Task prompt => Print every line of the data below, keeping each word, capital letter and punctuation mark unchanged.

Stored data entries:
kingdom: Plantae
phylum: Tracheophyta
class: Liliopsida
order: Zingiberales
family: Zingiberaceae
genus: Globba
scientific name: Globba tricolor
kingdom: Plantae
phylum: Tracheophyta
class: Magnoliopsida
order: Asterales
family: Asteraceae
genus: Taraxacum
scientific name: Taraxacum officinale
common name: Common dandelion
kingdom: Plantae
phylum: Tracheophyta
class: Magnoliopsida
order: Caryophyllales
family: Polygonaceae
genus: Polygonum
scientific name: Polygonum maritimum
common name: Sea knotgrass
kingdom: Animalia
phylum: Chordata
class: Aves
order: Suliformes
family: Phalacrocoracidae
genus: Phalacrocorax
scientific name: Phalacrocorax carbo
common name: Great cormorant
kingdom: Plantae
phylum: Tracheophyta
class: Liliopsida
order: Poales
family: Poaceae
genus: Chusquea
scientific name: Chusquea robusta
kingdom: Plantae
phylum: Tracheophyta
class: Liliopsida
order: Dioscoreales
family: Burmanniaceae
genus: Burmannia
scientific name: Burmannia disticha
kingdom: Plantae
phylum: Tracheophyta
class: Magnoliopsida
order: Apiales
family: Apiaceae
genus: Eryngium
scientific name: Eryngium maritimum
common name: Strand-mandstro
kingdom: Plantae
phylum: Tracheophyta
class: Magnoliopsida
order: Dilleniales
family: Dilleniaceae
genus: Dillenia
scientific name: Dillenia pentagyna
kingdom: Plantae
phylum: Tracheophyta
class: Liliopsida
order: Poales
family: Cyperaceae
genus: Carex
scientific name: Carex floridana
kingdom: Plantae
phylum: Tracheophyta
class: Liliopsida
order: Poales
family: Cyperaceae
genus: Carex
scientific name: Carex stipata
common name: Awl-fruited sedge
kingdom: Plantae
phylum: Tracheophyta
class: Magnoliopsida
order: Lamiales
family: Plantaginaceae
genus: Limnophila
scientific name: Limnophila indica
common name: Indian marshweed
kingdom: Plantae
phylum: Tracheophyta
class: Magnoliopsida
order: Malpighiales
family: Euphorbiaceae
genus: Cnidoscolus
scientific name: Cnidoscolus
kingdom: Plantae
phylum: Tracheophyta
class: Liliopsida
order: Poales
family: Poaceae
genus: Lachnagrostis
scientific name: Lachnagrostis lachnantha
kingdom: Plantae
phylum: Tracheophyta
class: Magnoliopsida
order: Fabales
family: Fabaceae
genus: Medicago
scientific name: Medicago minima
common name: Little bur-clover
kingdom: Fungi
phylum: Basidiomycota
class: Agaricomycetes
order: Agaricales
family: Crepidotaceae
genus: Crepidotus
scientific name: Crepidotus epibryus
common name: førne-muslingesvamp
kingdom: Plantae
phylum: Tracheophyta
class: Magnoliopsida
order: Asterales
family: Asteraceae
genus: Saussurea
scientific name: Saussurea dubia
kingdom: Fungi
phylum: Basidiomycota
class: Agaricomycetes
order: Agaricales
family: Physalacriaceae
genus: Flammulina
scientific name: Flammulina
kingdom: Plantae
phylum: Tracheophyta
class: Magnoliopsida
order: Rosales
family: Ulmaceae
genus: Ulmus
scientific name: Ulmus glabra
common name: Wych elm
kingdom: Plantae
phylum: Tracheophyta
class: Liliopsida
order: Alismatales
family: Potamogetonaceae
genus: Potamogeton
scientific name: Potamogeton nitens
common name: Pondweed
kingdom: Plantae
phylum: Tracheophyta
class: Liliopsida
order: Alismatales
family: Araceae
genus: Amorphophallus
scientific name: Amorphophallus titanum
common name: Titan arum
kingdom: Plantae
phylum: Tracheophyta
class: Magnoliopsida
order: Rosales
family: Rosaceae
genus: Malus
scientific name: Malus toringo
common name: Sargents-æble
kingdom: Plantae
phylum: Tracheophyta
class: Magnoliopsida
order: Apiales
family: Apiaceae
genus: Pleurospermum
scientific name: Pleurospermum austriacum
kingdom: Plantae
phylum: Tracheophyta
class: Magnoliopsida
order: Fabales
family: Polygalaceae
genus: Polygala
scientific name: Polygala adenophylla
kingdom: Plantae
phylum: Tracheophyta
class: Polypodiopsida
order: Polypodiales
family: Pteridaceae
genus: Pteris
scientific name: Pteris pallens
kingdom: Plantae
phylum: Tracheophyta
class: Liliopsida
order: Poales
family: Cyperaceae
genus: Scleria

Task output =>
kingdom: Plantae
phylum: Tracheophyta
class: Liliopsida
order: Zingiberales
family: Zingiberaceae
genus: Globba
scientific name: Globba tricolor
kingdom: Plantae
phylum: Tracheophyta
class: Magnoliopsida
order: Asterales
family: Asteraceae
genus: Taraxacum
scientific name: Taraxacum officinale
common name: Common dandelion
kingdom: Plantae
phylum: Tracheophyta
class: Magnoliopsida
order: Caryophyllales
family: Polygonaceae
genus: Polygonum
scientific name: Polygonum maritimum
common name: Sea knotgrass
kingdom: Animalia
phylum: Chordata
class: Aves
order: Suliformes
family: Phalacrocoracidae
genus: Phalacrocorax
scientific name: Phalacrocorax carbo
common name: Great cormorant
kingdom: Plantae
phylum: Tracheophyta
class: Liliopsida
order: Poales
family: Poaceae
genus: Chusquea
scientific name: Chusquea robusta
kingdom: Plantae
phylum: Tracheophyta
class: Liliopsida
order: Dioscoreales
family: Burmanniaceae
genus: Burmannia
scientific name: Burmannia disticha
kingdom: Plantae
phylum: Tracheophyta
class: Magnoliopsida
order: Apiales
family: Apiaceae
genus: Eryngium
scientific name: Eryngium maritimum
common name: Strand-mandstro
kingdom: Plantae
phylum: Tracheophyta
class: Magnoliopsida
order: Dilleniales
family: Dilleniaceae
genus: Dillenia
scientific name: Dillenia pentagyna
kingdom: Plantae
phylum: Tracheophyta
class: Liliopsida
order: Poales
family: Cyperaceae
genus: Carex
scientific name: Carex floridana
kingdom: Plantae
phylum: Tracheophyta
class: Liliopsida
order: Poales
family: Cyperaceae
genus: Carex
scientific name: Carex stipata
common name: Awl-fruited sedge
kingdom: Plantae
phylum: Tracheophyta
class: Magnoliopsida
order: Lamiales
family: Plantaginaceae
genus: Limnophila
scientific name: Limnophila indica
common name: Indian marshweed
kingdom: Plantae
phylum: Tracheophyta
class: Magnoliopsida
order: Malpighiales
family: Euphorbiaceae
genus: Cnidoscolus
scientific name: Cnidoscolus
kingdom: Plantae
phylum: Tracheophyta
class: Liliopsida
order: Poales
family: Poaceae
genus: Lachnagrostis
scientific name: Lachnagrostis lachnantha
kingdom: Plantae
phylum: Tracheophyta
class: Magnoliopsida
order: Fabales
family: Fabaceae
genus: Medicago
scientific name: Medicago minima
common name: Little bur-clover
kingdom: Fungi
phylum: Basidiomycota
class: Agaricomycetes
order: Agaricales
family: Crepidotaceae
genus: Crepidotus
scientific name: Crepidotus epibryus
common name: førne-muslingesvamp
kingdom: Plantae
phylum: Tracheophyta
class: Magnoliopsida
order: Asterales
family: Asteraceae
genus: Saussurea
scientific name: Saussurea dubia
kingdom: Fungi
phylum: Basidiomycota
class: Agaricomycetes
order: Agaricales
family: Physalacriaceae
genus: Flammulina
scientific name: Flammulina
kingdom: Plantae
phylum: Tracheophyta
class: Magnoliopsida
order: Rosales
family: Ulmaceae
genus: Ulmus
scientific name: Ulmus glabra
common name: Wych elm
kingdom: Plantae
phylum: Tracheophyta
class: Liliopsida
order: Alismatales
family: Potamogetonaceae
genus: Potamogeton
scientific name: Potamogeton nitens
common name: Pondweed
kingdom: Plantae
phylum: Tracheophyta
class: Liliopsida
order: Alismatales
family: Araceae
genus: Amorphophallus
scientific name: Amorphophallus titanum
common name: Titan arum
kingdom: Plantae
phylum: Tracheophyta
class: Magnoliopsida
order: Rosales
family: Rosaceae
genus: Malus
scientific name: Malus toringo
common name: Sargents-æble
kingdom: Plantae
phylum: Tracheophyta
class: Magnoliopsida
order: Apiales
family: Apiaceae
genus: Pleurospermum
scientific name: Pleurospermum austriacum
kingdom: Plantae
phylum: Tracheophyta
class: Magnoliopsida
order: Fabales
family: Polygalaceae
genus: Polygala
scientific name: Polygala adenophylla
kingdom: Plantae
phylum: Tracheophyta
class: Polypodiopsida
order: Polypodiales
family: Pteridaceae
genus: Pteris
scientific name: Pteris pallens
kingdom: Plantae
phylum: Tracheophyta
class: Liliopsida
order: Poales
family: Cyperaceae
genus: Scleria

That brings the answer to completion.